A 2015 paper by two Princeton University economists (one of whom, Angus Deaton, won a Nobel Prize in that year for other economic work) first highlighted what has come to be called “deaths of despair”—morbidity due to drug abuse, alcohol and suicide, with some related measures of heart disease and cancer, among non-college-educated white Americans (both men and women, but more so for men). Now, a broader analysis, published (in draft form) in the Brookings Institution Papers on Economic Activity, addresses some of the questions raised by the earlier study, but overall confirms the breadth and depth of the findings. The authors (Deaton and his wife, Anne Case) present evidence for the hypothesis that a worsening economic situation (wage growth stagnation, lack of employment) combined with a gradual breakdown in social structures (divorce rates, out-of-wedlock births) has led to rising mortality, most prominently for middle-aged, white American males lacking college degrees.
The trend is all the more dramatic because mortality has declined for African Americans and Hispanic Americans over the same period of time. (see figure) While the entire US population is subject to roughly the same social and economic forces, the changes in mortality appear to be race- and sex-specific.
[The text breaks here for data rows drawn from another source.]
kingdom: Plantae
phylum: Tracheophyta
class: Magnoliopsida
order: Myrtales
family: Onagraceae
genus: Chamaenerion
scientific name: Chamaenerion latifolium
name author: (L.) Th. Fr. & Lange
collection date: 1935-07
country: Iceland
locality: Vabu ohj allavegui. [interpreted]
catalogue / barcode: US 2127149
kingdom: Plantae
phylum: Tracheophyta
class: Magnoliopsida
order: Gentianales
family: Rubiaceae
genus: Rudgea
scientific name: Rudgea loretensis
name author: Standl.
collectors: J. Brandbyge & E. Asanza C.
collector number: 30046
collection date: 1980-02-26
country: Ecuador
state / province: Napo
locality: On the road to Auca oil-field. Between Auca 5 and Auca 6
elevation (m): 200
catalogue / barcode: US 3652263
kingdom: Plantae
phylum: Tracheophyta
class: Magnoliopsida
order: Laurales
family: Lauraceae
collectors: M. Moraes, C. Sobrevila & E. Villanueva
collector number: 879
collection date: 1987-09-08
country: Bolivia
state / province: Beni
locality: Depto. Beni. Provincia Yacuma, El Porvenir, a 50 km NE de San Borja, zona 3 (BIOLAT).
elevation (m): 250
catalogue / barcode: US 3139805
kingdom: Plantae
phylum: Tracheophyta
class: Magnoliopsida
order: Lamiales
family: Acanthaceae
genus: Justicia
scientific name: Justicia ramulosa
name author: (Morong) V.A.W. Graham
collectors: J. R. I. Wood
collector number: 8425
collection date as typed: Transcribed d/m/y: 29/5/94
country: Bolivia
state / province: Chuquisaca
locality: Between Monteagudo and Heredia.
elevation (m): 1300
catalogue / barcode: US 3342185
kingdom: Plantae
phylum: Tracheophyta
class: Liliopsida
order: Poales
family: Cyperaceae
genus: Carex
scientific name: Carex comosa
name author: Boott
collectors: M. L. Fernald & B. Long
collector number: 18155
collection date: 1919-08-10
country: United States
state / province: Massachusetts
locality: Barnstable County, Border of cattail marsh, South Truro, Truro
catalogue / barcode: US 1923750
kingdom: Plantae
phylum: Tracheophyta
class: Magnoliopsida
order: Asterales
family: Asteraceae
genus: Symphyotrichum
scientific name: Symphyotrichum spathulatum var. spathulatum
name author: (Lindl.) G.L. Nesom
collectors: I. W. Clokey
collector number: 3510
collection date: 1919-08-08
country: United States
What does this have to do with the pharma industry? The Princeton economists take a swing at the manufacturers of opioid drugs: “The main beneficiaries of the opioids are not those who are addicted or who are dying from overdoses, but rather the pharmaceutical companies who have promoted their sales.” However, at this point it’s not black-and-white as to how much drug abuse is due to prescription opioids, and how much to street drugs formulated with synthetic opioids, or heroin. Overall, the paper is an insightful object lesson in population health analysis—a topic that is rising in strategic thinking about healthcare delivery, and will eventually influence therapies, including pharmaceuticals.